May 13, 2025
SaaS Sales Performance Blog

Gap Selling Author, Keenan Reveals Why Your Sales Enablement is Broken

In this episode of the SaaS Sales Performance Podcast, we were joined by none other than Keenan the author of the bestselling book Gap Selling and CEO of A Sales Growth Company — for an unfiltered conversation about what’s really going wrong with sales enablement today.

The Harsh Truth: Enablement Has Become Too Comfortable

Keenan didn’t sugar-coat it.

“Enablement’s become school. Everyone’s tracking course completions and certifications — but nobody’s tracking if it’s actually helping close more deals.”

According to Keenan, too many enablement teams have defaulted to learning and development-style initiatives. Lots of content, lots of courses, very little connection to results.

And that’s a serious problem.

Because when budget cuts come around, as they have for many sales teams over the past 18 months enablement is often first on the chopping block. Why? Because leadership can’t see the value.

The Core Problem: No Line of Sight to Revenue Metrics

Keenan laid it out clearly. Enablement often can’t answer basic questions like:

  • What’s our current win rate?
  • What’s the average sales cycle length?
  • Has average contract value increased or decreased since we rolled out training?
  • How many reps are consistently hitting quota?

Without a direct link between enablement efforts and key revenue metrics, the function gets viewed as “nice to have” — not mission-critical. And that, Keenan argues, is the real reason we’re seeing enablement teams being cut or deprioritised across the industry.

The Opportunity: Rebuilding Enablement as a Business Growth Engine

Despite the critique, Keenan remains bullish on the role enablement could play — if it steps up.

Drawing a powerful comparison to elite sports, he explained:

“In professional sport, performance coaching is about improving what happens on the pitch — not just in the gym. The same has to apply in sales. Enablement should exist to make the team win more. Period.”

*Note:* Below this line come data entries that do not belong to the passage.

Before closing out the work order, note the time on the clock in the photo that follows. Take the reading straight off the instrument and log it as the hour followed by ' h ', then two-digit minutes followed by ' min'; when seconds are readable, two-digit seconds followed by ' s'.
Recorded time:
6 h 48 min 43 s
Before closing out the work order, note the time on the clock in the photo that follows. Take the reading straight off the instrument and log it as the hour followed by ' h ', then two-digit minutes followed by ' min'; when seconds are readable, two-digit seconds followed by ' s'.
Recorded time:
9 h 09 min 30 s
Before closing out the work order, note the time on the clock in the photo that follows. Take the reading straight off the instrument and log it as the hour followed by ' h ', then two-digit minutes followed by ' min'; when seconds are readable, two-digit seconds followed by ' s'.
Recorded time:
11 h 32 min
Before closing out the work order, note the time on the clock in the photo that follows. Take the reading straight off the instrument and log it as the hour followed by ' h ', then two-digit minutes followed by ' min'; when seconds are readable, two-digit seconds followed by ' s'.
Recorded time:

Introducing the SPEED Model

To fix the problem, Keenan’s company built the SPEED Model, a strategic framework for operationalising enablement around business impact. It stands for:

  • Skills Management: The foundational training layer. Yes, this matters — but it’s only the beginning.
  • Performance Execution: The in-field application of those skills — this is the opportunity management layer.
  • Enablement: The connective tissue that ensures alignment across layers.
  • Execution Management: Frontline manager accountability and measurement.
  • Delivery: Forecast accuracy and business outcomes.

The Three-Layer Model of Sales Execution

The SPEED model maps across three core layers of revenue performance:

  1. Skills Management Layer
    Where enablement traditionally plays — onboarding, playbooks, LMS, certifications. Still important, but only useful if connected to what happens in live deals.
  2. Opportunity Management Layer
    This is where the rubber meets the road. Are reps applying what they’ve learned? Are they asking the right questions, positioning effectively, qualifying properly? This is owned by frontline managers — and supported by enablement.
  3. Forecast Management Layer
    The output. Deals won. Forecast accuracy. Average deal size. This is where business leaders live, and it's where enablement must now prove its worth.

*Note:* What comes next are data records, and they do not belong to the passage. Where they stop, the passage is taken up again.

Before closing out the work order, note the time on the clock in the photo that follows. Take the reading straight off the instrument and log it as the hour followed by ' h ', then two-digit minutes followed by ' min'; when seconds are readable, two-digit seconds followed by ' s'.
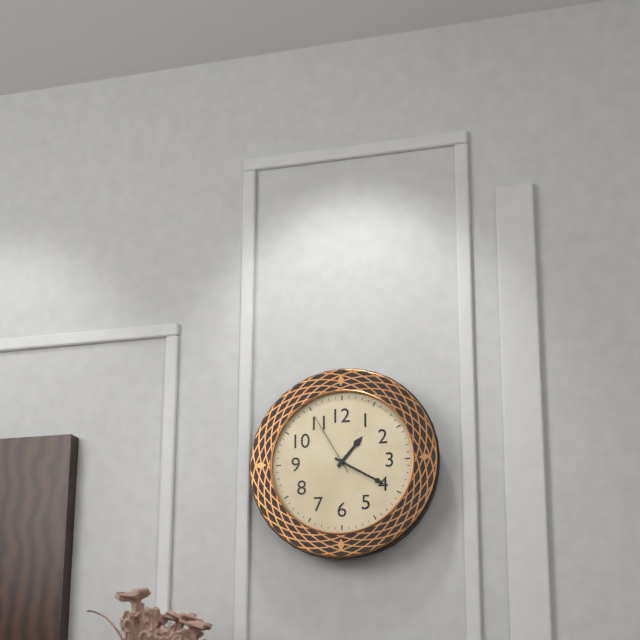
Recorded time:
1 h 20 min 55 s
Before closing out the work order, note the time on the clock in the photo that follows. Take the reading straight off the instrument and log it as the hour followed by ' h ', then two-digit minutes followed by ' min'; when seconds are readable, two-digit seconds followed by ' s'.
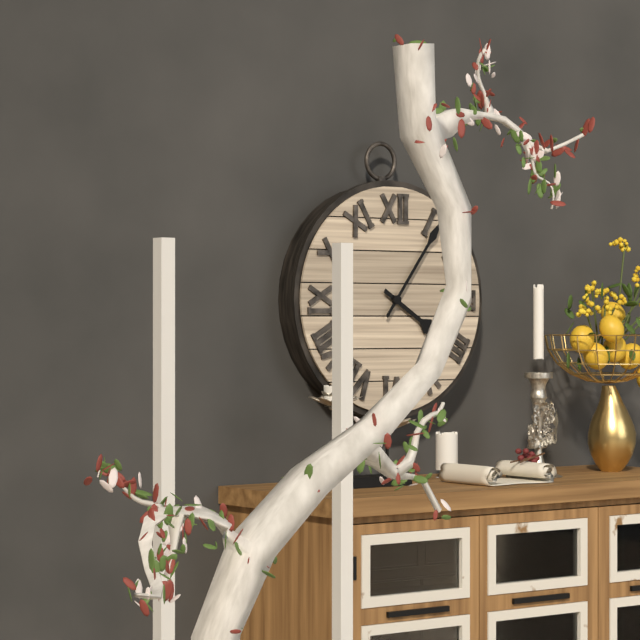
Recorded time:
4 h 06 min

Where Most Companies Fall Short

Too often, companies focus only on the skills layer — and fail to track whether those skills are being executed in the field. As a result:

  • Managers don’t have the tools or frameworks to coach live deals
  • Reps aren’t held accountable to behaviour change
  • CROs don’t see performance improvement — just more LMS usage
  • Forecasts stay unreliable, and revenue becomes unpredictable

As Keenan put it:

“It’s like running drills at practice and never watching game film. You don’t get better by training alone — you get better by applying it under pressure and getting feedback.”

So, What’s the Fix?

Keenan says it starts with treating enablement like a business function, not a support team.

That means:

  • Aligning enablement efforts with key sales KPIs: win rate, time to close, average deal size, quota attainment
  • Holding enablement accountable to outcomes, not just participation
  • Equipping frontline managers to coach based on real deals, not generic theory
  • Building feedback loops between performance, coaching, and skill development

It also means using frameworks like SPEED to build clarity across teams. Everyone — from the CRO to the enablement lead to the AE — should understand how skills translate into revenue.

Why This Matters Now

As revenue teams face tighter targets, more scrutiny, and higher pressure to justify spend, the role of enablement is under the spotlight.

But instead of seeing this as a threat, Keenan argues it’s a massive opportunity.

“Enablement was created to solve real performance problems. Somewhere along the way, we lost sight of that. But now’s the time to get back to it.”

If you’re in sales leadership and looking to make enablement a strategic lever — not a sunk cost — this episode is essential listening.